● **WHAT NEEDS TO BE DONE**:
Please copy out the entries below exactly, beginning with the line that contains "hfov_deg: 17.8" and ending with the line that contains "exposure_s: 1/5000", and include nothing outside that span.

-- Opening Marker --

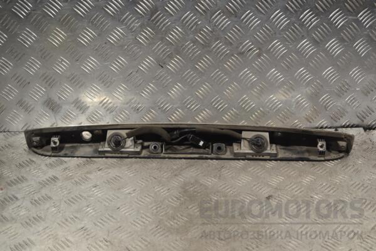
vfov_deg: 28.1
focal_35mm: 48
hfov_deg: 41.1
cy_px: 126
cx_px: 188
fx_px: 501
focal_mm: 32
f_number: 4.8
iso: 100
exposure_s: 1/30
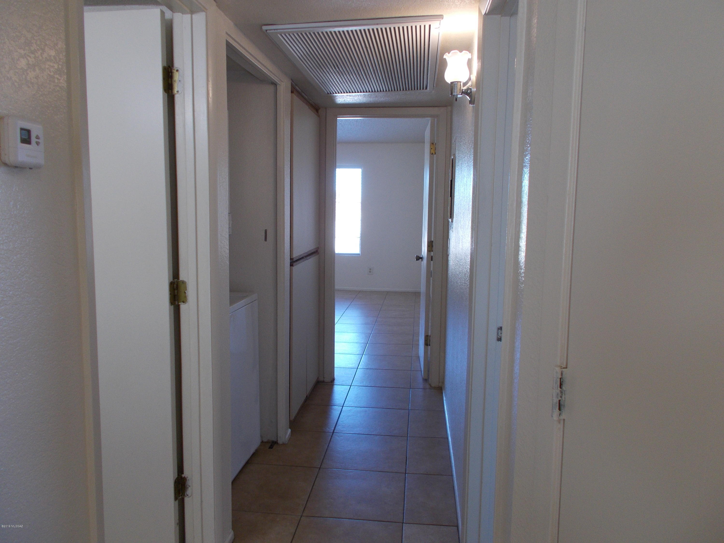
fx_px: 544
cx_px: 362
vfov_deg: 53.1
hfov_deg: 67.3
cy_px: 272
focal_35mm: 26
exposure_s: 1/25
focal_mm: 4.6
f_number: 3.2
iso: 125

-- Closing Marker --
-- Opening Marker --

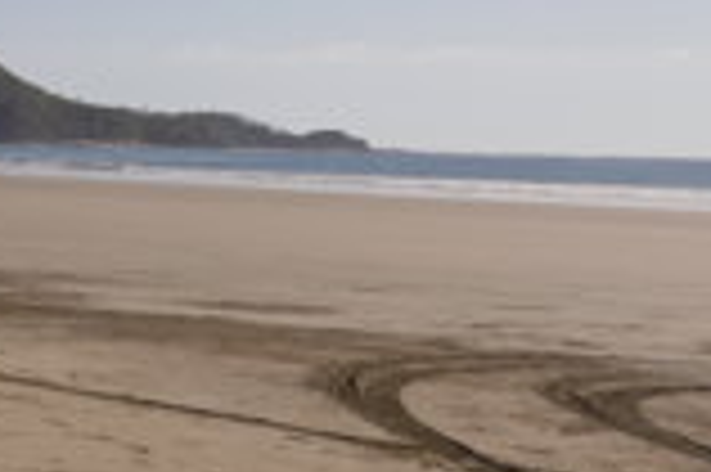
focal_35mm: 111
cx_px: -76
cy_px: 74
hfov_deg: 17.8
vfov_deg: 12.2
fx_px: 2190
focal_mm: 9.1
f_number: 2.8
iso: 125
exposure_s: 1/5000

-- Closing Marker --
-- Opening Marker --

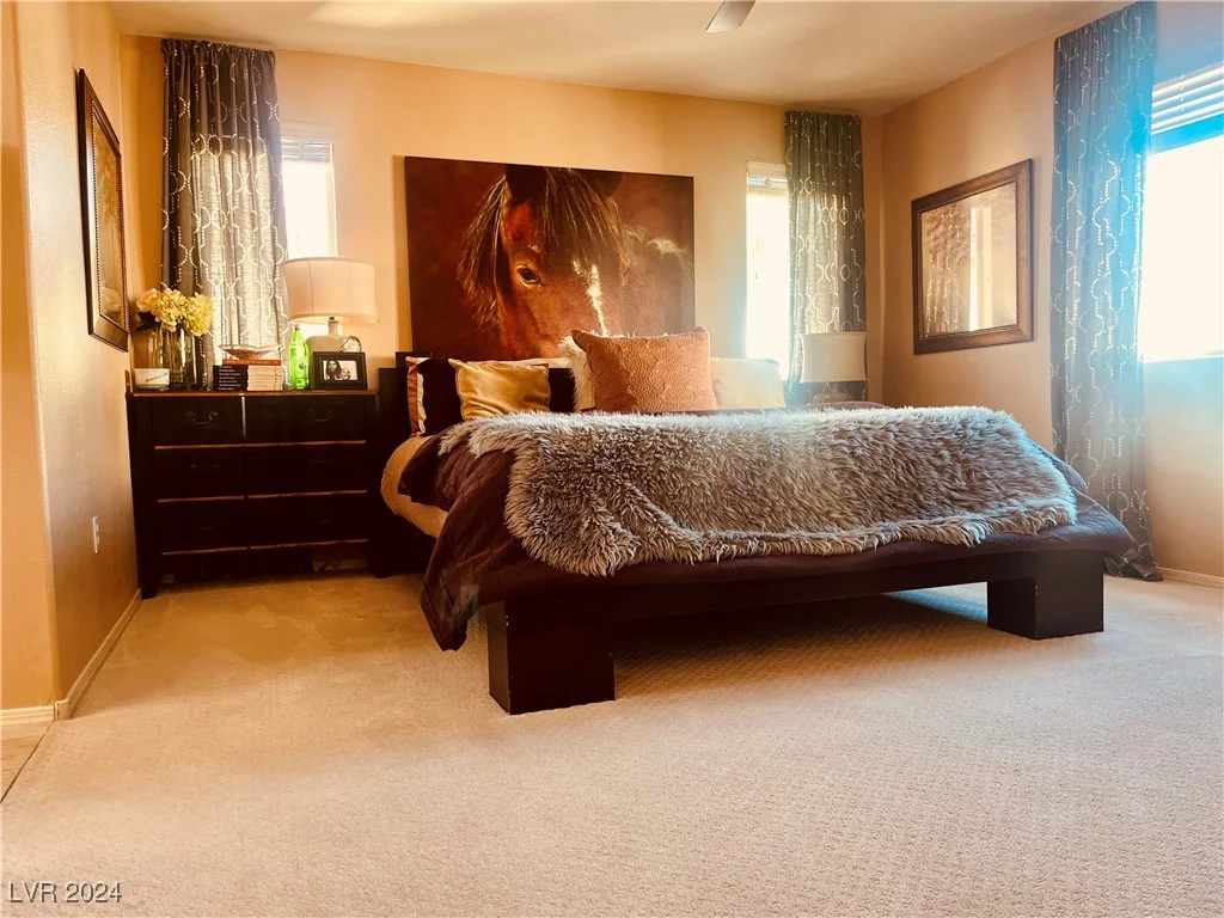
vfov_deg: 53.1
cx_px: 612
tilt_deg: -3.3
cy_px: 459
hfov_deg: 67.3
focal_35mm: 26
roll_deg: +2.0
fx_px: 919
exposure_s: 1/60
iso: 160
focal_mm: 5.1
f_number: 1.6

-- Closing Marker --

● **RESPONSE BOX**:
hfov_deg: 17.8
vfov_deg: 12.2
fx_px: 2190
focal_mm: 9.1
f_number: 2.8
iso: 125
exposure_s: 1/5000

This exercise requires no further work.